### Work required
In the entries below, begin at the line with "Kenapa Busui Lapar Terus ya?" and stop after the line with "la eficiencia, sino"; output those lines exactly and omit the pictures.

### Material for this exercise
━━━━━━
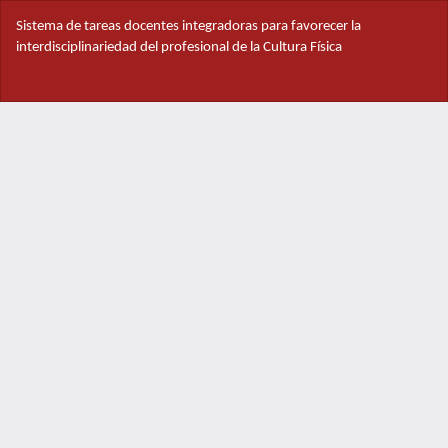
Volver
Sistema de tareas docentes integradoras para favorecer la
a
interdisciplinariedad del profesional de la Cultura Física
los
detalles
Des
del
De
artículo
PD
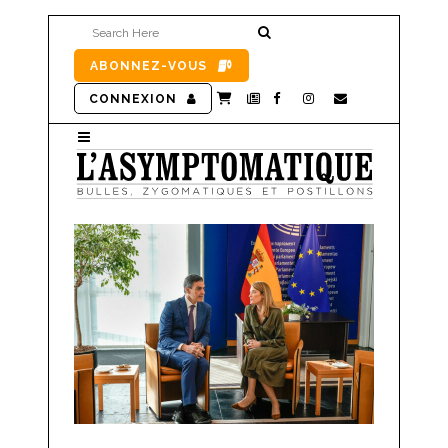
ABONNEZ-VOUS
CONNEXION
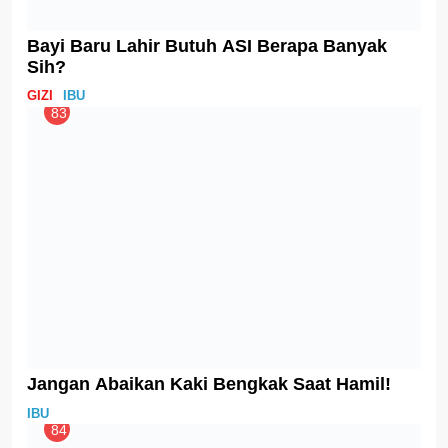
94
Kenapa Busui Lapar Terus ya?
IBU
95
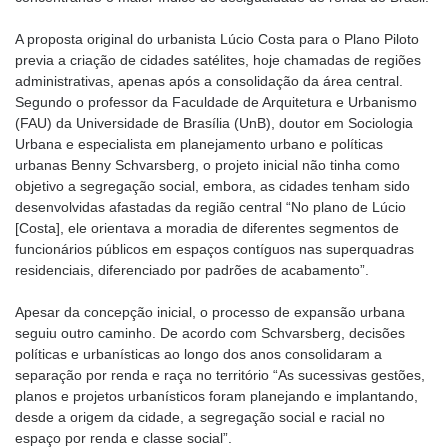
A proposta original do urbanista Lúcio Costa para o Plano Piloto
previa a criação de cidades satélites, hoje chamadas de regiões
administrativas, apenas após a consolidação da área central.
Segundo o professor da Faculdade de Arquitetura e Urbanismo
(FAU) da Universidade de Brasília (UnB), doutor em Sociologia
Urbana e especialista em planejamento urbano e políticas
urbanas Benny Schvarsberg, o projeto inicial não tinha como
objetivo a segregação social, embora, as cidades tenham sido
desenvolvidas afastadas da região central “No plano de Lúcio
[Costa], ele orientava a moradia de diferentes segmentos de
funcionários públicos em espaços contíguos nas superquadras
residenciais, diferenciado por padrões de acabamento”.
Apesar da concepção inicial, o processo de expansão urbana
seguiu outro caminho. De acordo com Schvarsberg, decisões
políticas e urbanísticas ao longo dos anos consolidaram a
separação por renda e raça no território “As sucessivas gestões,
planos e projetos urbanísticos foram planejando e implantando,
desde a origem da cidade, a segregação social e racial no
espaço por renda e classe social”.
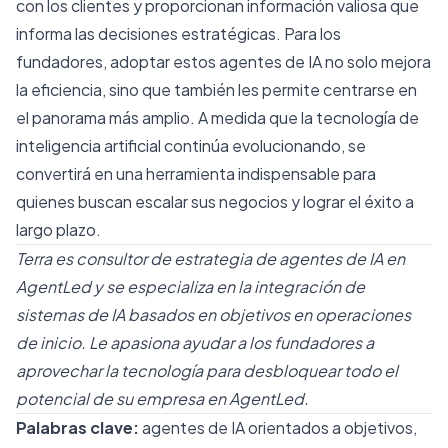
con los clientes y proporcionan información valiosa que
informa las decisiones estratégicas. Para los
fundadores, adoptar estos agentes de IA no solo mejora
la eficiencia, sino que también les permite centrarse en
el panorama más amplio. A medida que la tecnología de
inteligencia artificial continúa evolucionando, se
convertirá en una herramienta indispensable para
quienes buscan escalar sus negocios y lograr el éxito a
largo plazo.
Terra es consultor de estrategia de agentes de IA en
AgentLed y se especializa en la integración de
sistemas de IA basados ​​en objetivos en operaciones
de inicio. Le apasiona ayudar a los fundadores a
aprovechar la tecnología para desbloquear todo el
potencial de su empresa en AgentLed.
Palabras clave:
agentes de IA orientados a objetivos,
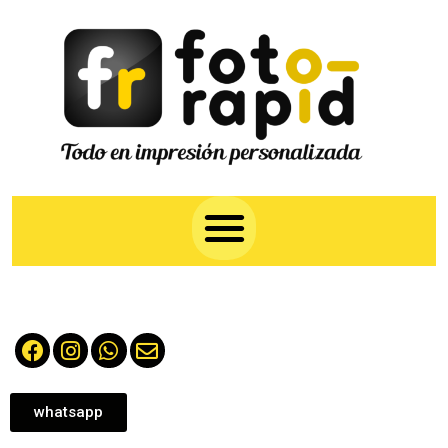
whatsapp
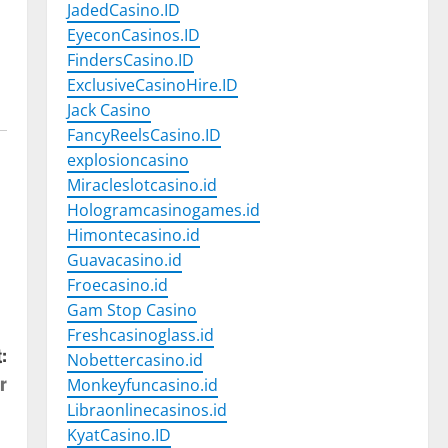
JadedCasino.ID
EyeconCasinos.ID
FindersCasino.ID
ExclusiveCasinoHire.ID
Jack Casino
FancyReelsCasino.ID
explosioncasino
Miracleslotcasino.id
Hologramcasinogames.id
Himontecasino.id
Guavacasino.id
Froecasino.id
Gam Stop Casino
Freshcasinoglass.id
:
Nobettercasino.id
r
Monkeyfuncasino.id
Libraonlinecasinos.id
KyatCasino.ID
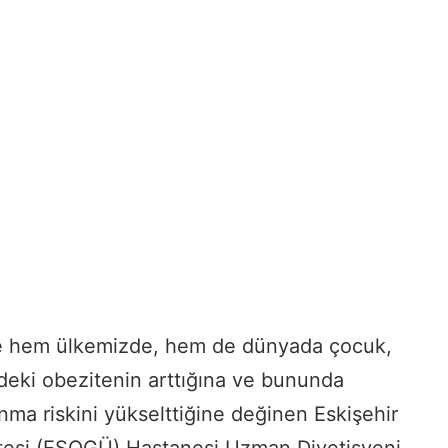
 hem ülkemizde, hem de dünyada çocuk,
rdeki obezitenin arttığına ve bununda
ma riskini yükselttiğine değinen Eskişehir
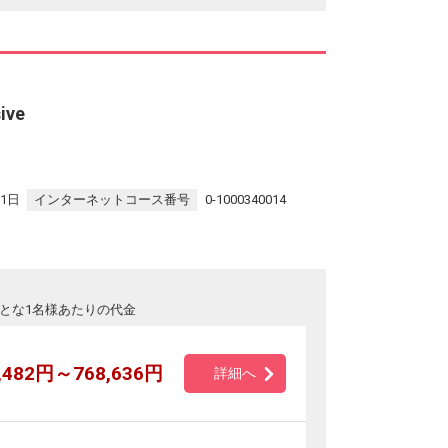
ive
31日
インターネットコース番号
0-1000340014
とな1名様あたりの代金
,482円～768,636円
詳細へ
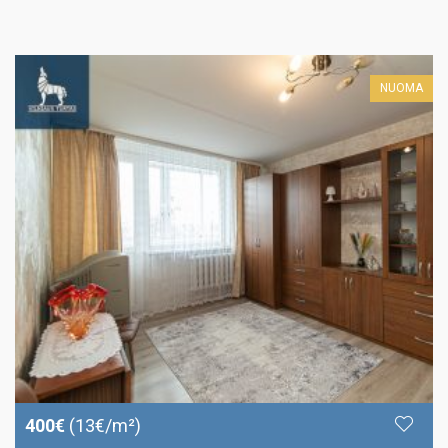
NUOMA
400€
(13€/m²)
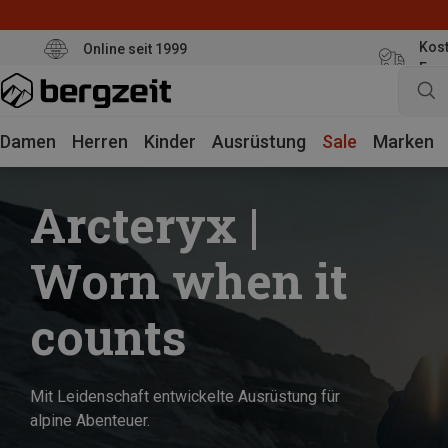
Kost
Online seit 1999
Eur
Damen
Herren
Kinder
Ausrüstung
Sale
Marken
Arcteryx |
Worn when it
counts
Mit Leidenschaft entwickelte Ausrüstung für
alpine Abenteuer.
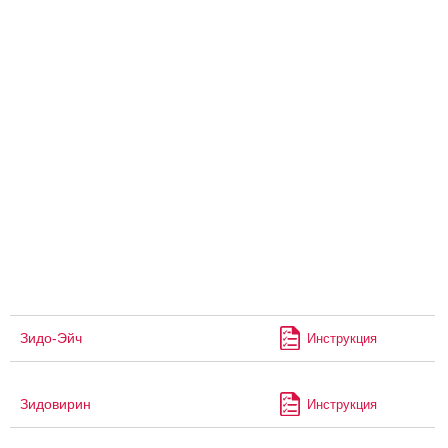
Зидо-Эйч
Инструкция
Зидовирин
Инструкция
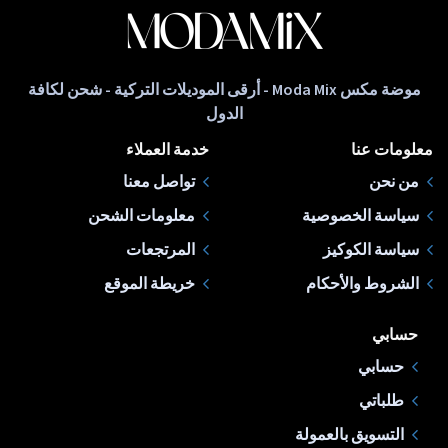
موضة مكس Moda Mix - أرقى الموديلات التركية - شحن لكافة
الدول
معلومات عنا
خدمة العملاء
من نحن
تواصل معنا
سياسة الخصوصية
معلومات الشحن
سياسة الكوكيز
المرتجعات
الشروط والأحكام
خريطة الموقع
حسابي
حسابي
طلباتي
التسويق بالعمولة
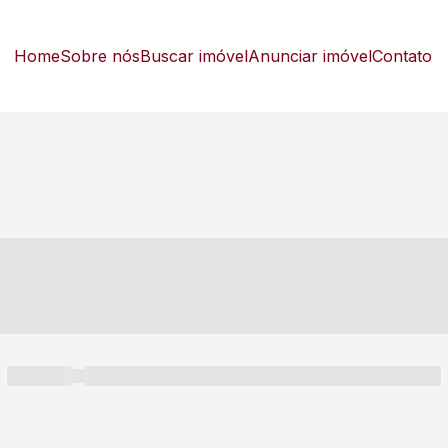
Home
Sobre nós
Buscar imóvel
Anunciar imóvel
Contato
----- ---- ---- -- ----
----- -----
----- ----- -- ------ ---- ---- -- ----- ----- ----- --- ------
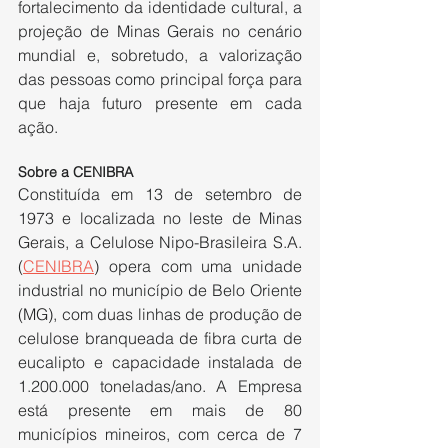
fortalecimento da identidade cultural, a 
projeção de Minas Gerais no cenário 
mundial e, sobretudo, a valorização 
das pessoas como principal força para 
que haja futuro presente em cada 
ação.
Sobre a CENIBRA 
Constituída em 13 de setembro de 
1973 e localizada no leste de Minas 
Gerais, a Celulose Nipo-Brasileira S.A. 
(
CENIBRA
) opera com uma unidade 
industrial no município de Belo Oriente 
(MG), com duas linhas de produção de 
celulose branqueada de fibra curta de 
eucalipto e capacidade instalada de 
1.200.000 toneladas/ano. A Empresa 
está presente em mais de 80 
municípios mineiros, com cerca de 7 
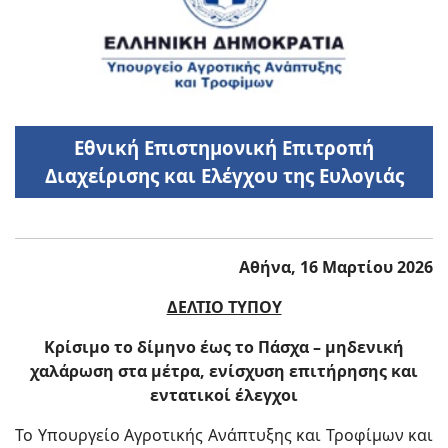
Εθνική Επιστημονική Επιτροπή
Διαχείρισης και Ελέγχου της Ευλογιάς
Αθήνα, 16 Μαρτίου 2026
ΔΕΛΤΙΟ ΤΥΠΟΥ
Κρίσιμο το δίμηνο έως το Πάσχα – μηδενική
χαλάρωση στα μέτρα, ενίσχυση επιτήρησης και
εντατικοί έλεγχοι
Το Υπουργείο Αγροτικής Ανάπτυξης και Τροφίμων και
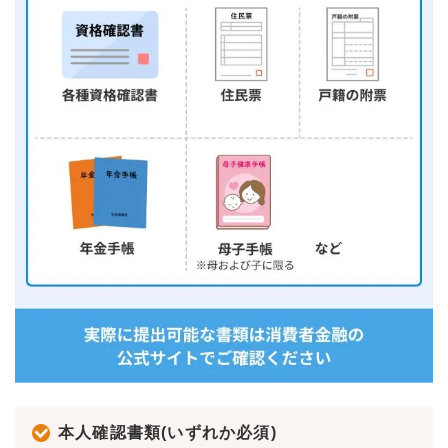
本人確認書類(いずれか必須)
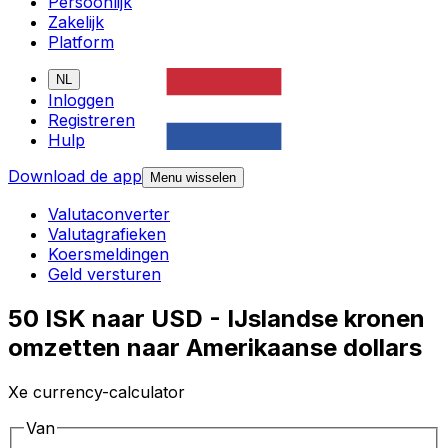
Persoonlijk
Zakelijk
Platform
NL
Inloggen
Registreren
Hulp
Download de app
Menu wisselen
Valutaconverter
Valutagrafieken
Koersmeldingen
Geld versturen
50 ISK naar USD - IJslandse kronen
omzetten naar Amerikaanse dollars
Xe currency-calculator
Van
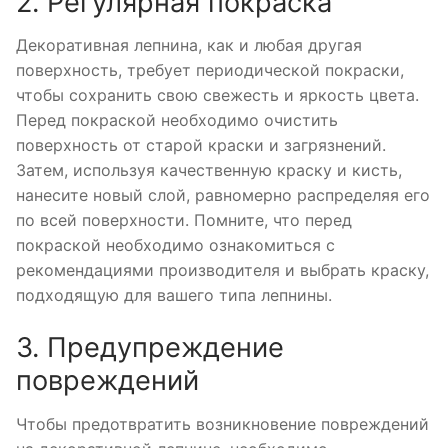
2. Регулярная покраска
Декоративная лепнина, как и любая другая
поверхность, требует периодической покраски,
чтобы сохранить свою свежесть и яркость цвета.
Перед покраской необходимо очистить
поверхность от старой краски и загрязнений.
Затем, используя качественную краску и кисть,
нанесите новый слой, равномерно распределяя его
по всей поверхности. Помните, что перед
покраской необходимо ознакомиться с
рекомендациями производителя и выбрать краску,
подходящую для вашего типа лепнины.
3. Предупреждение
повреждений
Чтобы предотвратить возникновение повреждений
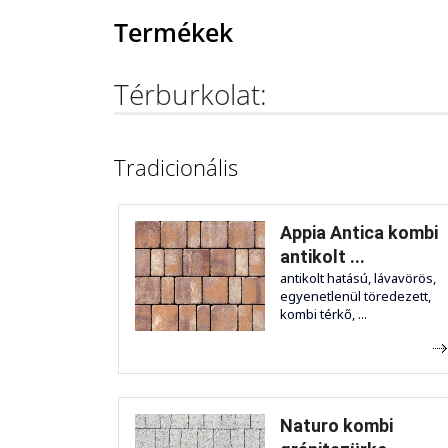
Termékek
Térburkolat:
Tradicionális
Appia Antica kombi
antikolt ...
antikolt hatású, lávavörös,
egyenetlenül töredezett,
kombi térkő, ...
Naturo kombi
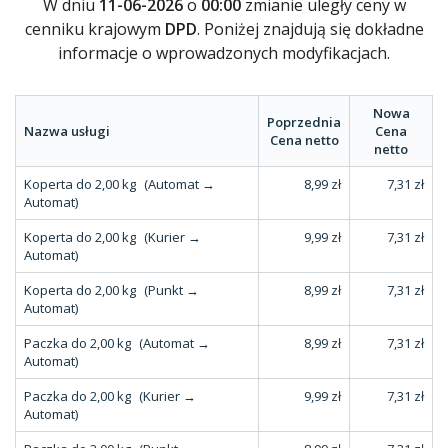
W dniu
11-06-2026
o
00:00
zmianie uległy ceny w
cenniku krajowym
DPD
. Poniżej znajdują się dokładne
informacje o wprowadzonych modyfikacjach.
Nowa
Poprzednia
Nazwa usługi
Cena
Cena netto
netto
Koperta do 2,00 kg
(Automat →
8,99 zł
7,31 zł
Automat)
Koperta do 2,00 kg
(Kurier →
9,99 zł
7,31 zł
Automat)
Koperta do 2,00 kg
(Punkt →
8,99 zł
7,31 zł
Automat)
Paczka do 2,00 kg
(Automat →
8,99 zł
7,31 zł
Automat)
Paczka do 2,00 kg
(Kurier →
9,99 zł
7,31 zł
Automat)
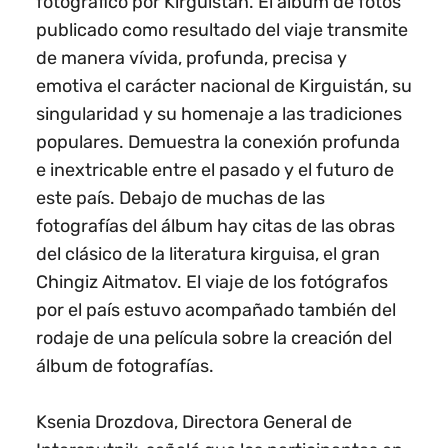
fotográfico por Kirguistán. El álbum de fotos
publicado como resultado del viaje transmite
de manera vívida, profunda, precisa y
emotiva el carácter nacional de Kirguistán, su
singularidad y su homenaje a las tradiciones
populares. Demuestra la conexión profunda
e inextricable entre el pasado y el futuro de
este país. Debajo de muchas de las
fotografías del álbum hay citas de las obras
del clásico de la literatura kirguisa, el gran
Chingiz Aitmatov. El viaje de los fotógrafos
por el país estuvo acompañado también del
rodaje de una película sobre la creación del
álbum de fotografías.
Ksenia Drozdova, Directora General de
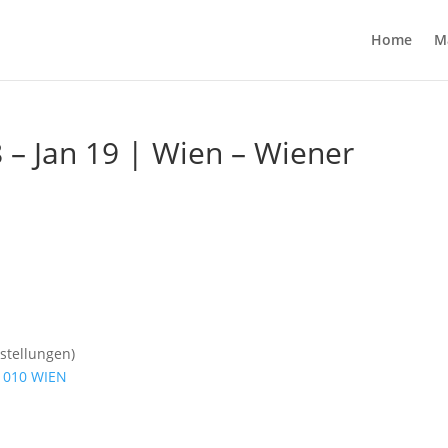
Home
M
8 – Jan 19 | Wien – Wiener
stellungen)
 1010 WIEN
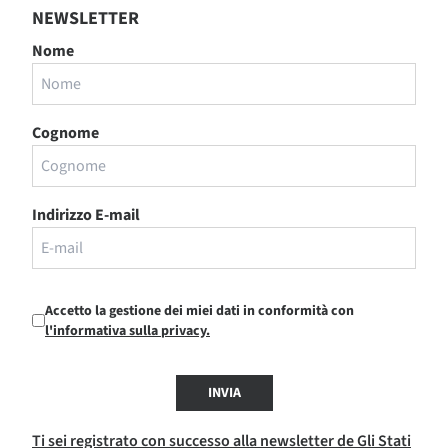
NEWSLETTER
Nome
Cognome
Indirizzo E-mail
Accetto la gestione dei miei dati in conformità con
l'informativa sulla privacy.
INVIA
Ti sei registrato con successo alla newsletter de Gli Stati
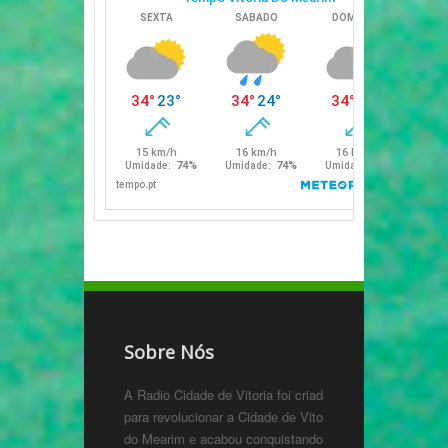
Sobre Nós
A Radio Cidade de Vitoria foi criada
para revolucionar a Cidade de Vitoria
do Mearim e acabou conquistando o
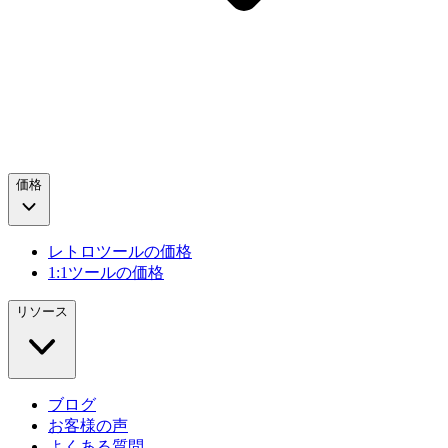
価格
レトロツールの価格
1:1ツールの価格
リソース
ブログ
お客様の声
よくある質問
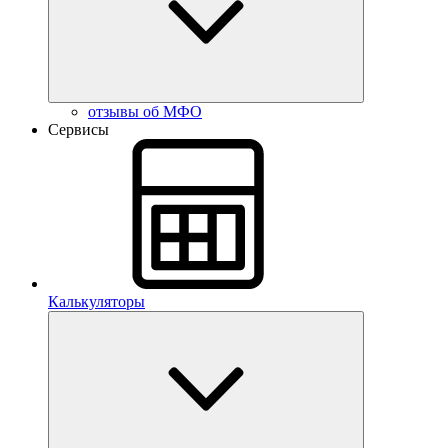
отзывы об МФО
Сервисы
Калькуляторы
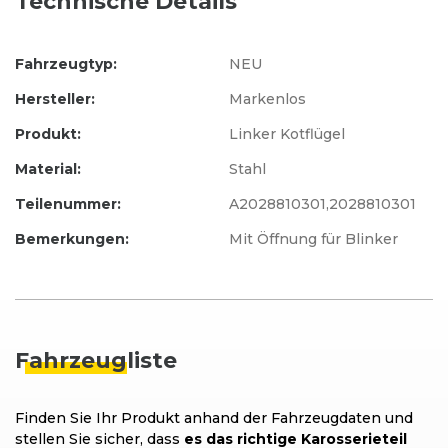
Technische Details
Fahrzeugtyp:
NEU
Hersteller:
Markenlos
Produkt:
Linker Kotflügel
Material:
Stahl
Teilenummer:
A2028810301,2028810301
Bemerkungen:
Mit Öffnung für Blinker
Fahrzeug
liste
Finden Sie Ihr Produkt anhand der Fahrzeugdaten und
stellen Sie sicher, dass
es das richtige Karosserieteil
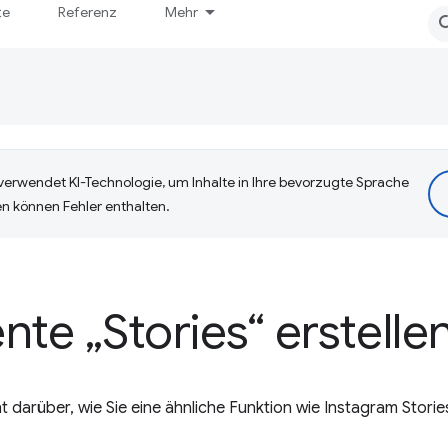
te
Referenz
Mehr
erwendet KI-Technologie, um Inhalte in Ihre bevorzugte Sprache
n können Fehler enthalten.
e „Stories“ erstelle
 darüber, wie Sie eine ähnliche Funktion wie Instagram Storie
━━━━━━
### Problem solution
Kenapa Busui Lapar Terus ya?
IBU
95
A proposta original do urbanista Lúcio Costa para o Plano Piloto
previa a criação de cidades satélites, hoje chamadas de regiões
administrativas, apenas após a consolidação da área central.
Segundo o professor da Faculdade de Arquitetura e Urbanismo
(FAU) da Universidade de Brasília (UnB), doutor em Sociologia
Urbana e especialista em planejamento urbano e políticas
urbanas Benny Schvarsberg, o projeto inicial não tinha como
objetivo a segregação social, embora, as cidades tenham sido
desenvolvidas afastadas da região central “No plano de Lúcio
[Costa], ele orientava a moradia de diferentes segmentos de
funcionários públicos em espaços contíguos nas superquadras
residenciais, diferenciado por padrões de acabamento”.
Apesar da concepção inicial, o processo de expansão urbana
seguiu outro caminho. De acordo com Schvarsberg, decisões
políticas e urbanísticas ao longo dos anos consolidaram a
separação por renda e raça no território “As sucessivas gestões,
planos e projetos urbanísticos foram planejando e implantando,
desde a origem da cidade, a segregação social e racial no
espaço por renda e classe social”.
con los clientes y proporcionan información valiosa que
informa las decisiones estratégicas. Para los
fundadores, adoptar estos agentes de IA no solo mejora
la eficiencia, sino que también les permite centrarse en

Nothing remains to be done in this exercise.